添加一个屏幕截图功能,显示截图起始点,结束点,截图区域,按键ESC取消截图

这里AI就比较中规中矩,很快就能得到我要的功能了.下面只简单贴一下代码

ScreenCaptureWindow.xaml

<Window x:Class="MiOcr.ScreenCaptureWindow"

        xmlns:x="http://schemas.microsoft.com/winfx/2006/xaml"

        xmlns="http://schemas.microsoft.com/winfx/2006/xaml/presentation"

        WindowStyle="None" AllowsTransparency="True" Background="#01000000"

        Topmost="True" ShowInTaskbar="False" WindowState="Maximized">

    <Canvas x:Name="CaptureCanvas">

        <TextBlock x:Name="StartCoordText"

               Foreground="Yellow"

               Background="#80000000"

               FontSize="14"

               Visibility="Collapsed"/>

        <TextBlock x:Name="CurrentCoordText"

               Foreground="Yellow"

               Background="#80000000"

               FontSize="14"

               Visibility="Collapsed"/>

        <TextBlock x:Name="SizeText"

               Foreground="Yellow"

               Background="#80000000"

               FontSize="14"

               Visibility="Collapsed"/>

    </Canvas>

</Window>

ScreenCaptureWindow.xaml.cs

using System.Windows;

using System.Windows.Controls;

using System.Windows.Input;

using System.Windows.Interop;

using System.Windows.Media;

using System.Windows.Media.Imaging;

using System.Windows.Shapes;

namespace MiOcr;

public partial class ScreenCaptureWindow : Window

{

    public Rect SelectedRect { get; private set; }

    public BitmapSource? CapturedImage { get; private set; }

    private System.Windows.Point? _start;

    private Rectangle? _rectShape;

    public ScreenCaptureWindow()

    {

        InitializeComponent();

        MouseLeftButtonDown += OnMouseDown;

        MouseMove += OnMouseMove;

        MouseLeftButtonUp += OnMouseUp;

        Cursor = Cursors.Cross;

        PreviewKeyDown += ScreenCaptureWindow_PreviewKeyDown;

        Focusable = true;

        Loaded += (s, e) => Keyboard.Focus(this);

    }

    private void ScreenCaptureWindow_PreviewKeyDown(object sender, KeyEventArgs e)

提取材料:
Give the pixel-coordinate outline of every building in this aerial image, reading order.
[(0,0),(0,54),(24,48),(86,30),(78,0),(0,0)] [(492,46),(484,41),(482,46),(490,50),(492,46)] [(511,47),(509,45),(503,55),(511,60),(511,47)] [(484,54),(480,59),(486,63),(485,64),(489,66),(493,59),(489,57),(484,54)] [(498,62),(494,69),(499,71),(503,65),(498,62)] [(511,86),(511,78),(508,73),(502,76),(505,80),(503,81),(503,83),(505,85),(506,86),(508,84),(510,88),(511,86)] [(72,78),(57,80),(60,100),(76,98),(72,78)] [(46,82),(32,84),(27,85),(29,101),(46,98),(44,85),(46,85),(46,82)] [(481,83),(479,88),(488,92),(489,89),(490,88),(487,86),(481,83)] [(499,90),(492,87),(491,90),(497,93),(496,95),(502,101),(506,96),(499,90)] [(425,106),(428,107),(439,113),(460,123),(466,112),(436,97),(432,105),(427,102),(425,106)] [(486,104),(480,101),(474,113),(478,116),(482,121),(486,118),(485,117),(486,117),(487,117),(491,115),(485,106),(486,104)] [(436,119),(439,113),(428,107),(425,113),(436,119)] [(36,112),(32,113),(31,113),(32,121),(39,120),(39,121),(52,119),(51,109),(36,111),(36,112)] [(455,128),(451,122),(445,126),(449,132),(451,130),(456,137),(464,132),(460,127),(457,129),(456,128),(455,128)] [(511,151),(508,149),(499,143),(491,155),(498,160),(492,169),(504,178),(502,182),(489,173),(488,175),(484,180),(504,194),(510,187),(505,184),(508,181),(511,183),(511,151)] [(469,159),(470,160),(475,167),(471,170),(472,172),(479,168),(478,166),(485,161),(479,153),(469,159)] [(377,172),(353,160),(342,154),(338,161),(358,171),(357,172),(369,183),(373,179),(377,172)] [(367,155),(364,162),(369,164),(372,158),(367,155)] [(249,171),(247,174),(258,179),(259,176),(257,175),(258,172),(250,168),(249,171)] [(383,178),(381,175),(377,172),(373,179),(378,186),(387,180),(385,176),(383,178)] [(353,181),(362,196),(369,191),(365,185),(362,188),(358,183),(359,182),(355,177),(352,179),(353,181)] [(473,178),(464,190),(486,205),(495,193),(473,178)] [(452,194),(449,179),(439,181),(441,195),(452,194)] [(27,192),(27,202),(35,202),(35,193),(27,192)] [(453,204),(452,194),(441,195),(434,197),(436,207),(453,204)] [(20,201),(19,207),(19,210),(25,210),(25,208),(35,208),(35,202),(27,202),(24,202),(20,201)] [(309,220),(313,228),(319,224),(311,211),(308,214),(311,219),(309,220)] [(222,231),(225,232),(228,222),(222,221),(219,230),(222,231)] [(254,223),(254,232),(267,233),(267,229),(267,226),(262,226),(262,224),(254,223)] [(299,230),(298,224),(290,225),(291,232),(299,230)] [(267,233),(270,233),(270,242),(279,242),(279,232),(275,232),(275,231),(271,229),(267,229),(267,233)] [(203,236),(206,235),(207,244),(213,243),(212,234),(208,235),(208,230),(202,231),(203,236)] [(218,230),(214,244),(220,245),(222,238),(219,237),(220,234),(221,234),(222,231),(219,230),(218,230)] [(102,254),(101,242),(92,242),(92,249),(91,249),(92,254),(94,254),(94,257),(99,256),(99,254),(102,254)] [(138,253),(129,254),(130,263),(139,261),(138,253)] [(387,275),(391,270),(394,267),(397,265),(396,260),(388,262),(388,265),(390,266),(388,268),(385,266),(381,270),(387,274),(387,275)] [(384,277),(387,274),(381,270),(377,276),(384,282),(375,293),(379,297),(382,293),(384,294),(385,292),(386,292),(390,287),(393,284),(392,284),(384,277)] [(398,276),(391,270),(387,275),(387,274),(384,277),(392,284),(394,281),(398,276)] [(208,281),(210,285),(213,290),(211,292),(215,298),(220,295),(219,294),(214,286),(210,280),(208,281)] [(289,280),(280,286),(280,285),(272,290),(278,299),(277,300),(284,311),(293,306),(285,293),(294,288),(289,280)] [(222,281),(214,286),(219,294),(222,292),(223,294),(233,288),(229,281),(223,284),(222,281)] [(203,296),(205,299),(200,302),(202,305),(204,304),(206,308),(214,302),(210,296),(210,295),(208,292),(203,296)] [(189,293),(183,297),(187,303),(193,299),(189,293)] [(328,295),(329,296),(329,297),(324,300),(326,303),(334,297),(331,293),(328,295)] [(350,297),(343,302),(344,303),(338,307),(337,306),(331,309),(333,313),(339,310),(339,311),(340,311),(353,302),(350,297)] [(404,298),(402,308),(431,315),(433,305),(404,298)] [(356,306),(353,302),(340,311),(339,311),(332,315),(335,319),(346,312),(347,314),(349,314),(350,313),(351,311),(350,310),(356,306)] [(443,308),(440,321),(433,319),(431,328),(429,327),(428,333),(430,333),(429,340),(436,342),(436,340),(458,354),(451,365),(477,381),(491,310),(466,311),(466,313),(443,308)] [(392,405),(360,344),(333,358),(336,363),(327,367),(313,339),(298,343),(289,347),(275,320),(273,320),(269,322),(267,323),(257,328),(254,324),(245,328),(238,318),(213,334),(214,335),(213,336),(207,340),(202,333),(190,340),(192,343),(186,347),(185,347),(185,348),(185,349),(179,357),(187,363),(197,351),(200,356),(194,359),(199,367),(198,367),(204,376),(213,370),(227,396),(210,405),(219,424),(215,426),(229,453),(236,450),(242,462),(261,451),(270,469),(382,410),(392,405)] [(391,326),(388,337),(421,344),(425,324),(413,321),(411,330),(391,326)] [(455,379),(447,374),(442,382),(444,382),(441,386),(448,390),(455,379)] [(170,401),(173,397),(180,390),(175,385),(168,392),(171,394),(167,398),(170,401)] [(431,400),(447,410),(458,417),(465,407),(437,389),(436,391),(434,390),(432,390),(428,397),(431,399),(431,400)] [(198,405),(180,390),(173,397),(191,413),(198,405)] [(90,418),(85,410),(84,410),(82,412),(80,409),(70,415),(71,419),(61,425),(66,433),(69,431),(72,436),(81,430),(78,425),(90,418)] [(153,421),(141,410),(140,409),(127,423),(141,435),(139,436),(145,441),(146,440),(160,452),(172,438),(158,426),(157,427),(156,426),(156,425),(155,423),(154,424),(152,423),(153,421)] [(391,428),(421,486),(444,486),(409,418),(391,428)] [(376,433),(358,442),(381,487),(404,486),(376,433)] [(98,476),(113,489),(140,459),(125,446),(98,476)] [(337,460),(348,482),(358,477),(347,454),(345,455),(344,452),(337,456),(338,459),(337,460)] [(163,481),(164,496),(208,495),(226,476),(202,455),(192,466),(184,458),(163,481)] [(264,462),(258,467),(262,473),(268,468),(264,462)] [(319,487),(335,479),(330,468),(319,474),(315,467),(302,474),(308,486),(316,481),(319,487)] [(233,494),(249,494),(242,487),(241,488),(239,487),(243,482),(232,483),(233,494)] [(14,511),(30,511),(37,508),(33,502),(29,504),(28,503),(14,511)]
...
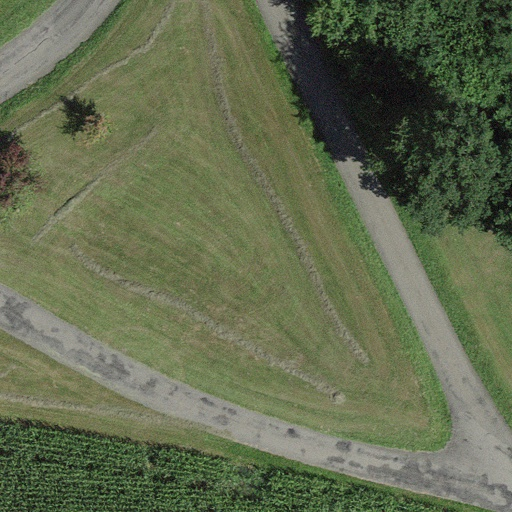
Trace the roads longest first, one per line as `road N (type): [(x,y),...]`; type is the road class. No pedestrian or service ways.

任务目标 A: 在这段关于屏幕截图功能的节选里,截图窗口的光标被设成了什么?
任务目标 B: 从屏幕截图功能这段节选的结尾处接着往下续写。
这些材料用不上。

练习输出 A: Cursors.Cross。

练习输出 B:
    {

        if (e.Key == Key.Escape)

        {

            CapturedImage = null;

            DialogResult = false;

            Close();

        }

    }

    private void PositionTextBlocks(double x, double y, double w, double h)

    {

        double margin = 8;

        double canvasWidth = CaptureCanvas.ActualWidth;

        double canvasHeight = CaptureCanvas.ActualHeight;

        // 先测量文本大小

        StartCoordText.Measure(new Size(double.PositiveInfinity, double.PositiveInfinity));

        SizeText.Measure(new Size(double.PositiveInfinity, double.PositiveInfinity));

        double startW = StartCoordText.DesiredSize.Width;

        double startH = StartCoordText.DesiredSize.Height;

        double sizeW = SizeText.DesiredSize.Width;

        double sizeH = SizeText.DesiredSize.Height;

        // 1. 左上优先

        double startX = x - startW - margin;

        double startY = y - startH - margin;

        if (startX >= 0 && startY >= 0)

        {

            Canvas.SetLeft(StartCoordText, startX);

            Canvas.SetTop(StartCoordText, startY);

            Canvas.SetLeft(SizeText, startX);

            Canvas.SetTop(SizeText, startY + startH + 4);

            return;

        }

        // 2. 右上

        startX = x + w + margin;

        startY = y - startH - margin;

        if (startX + startW <= canvasWidth && startY >= 0)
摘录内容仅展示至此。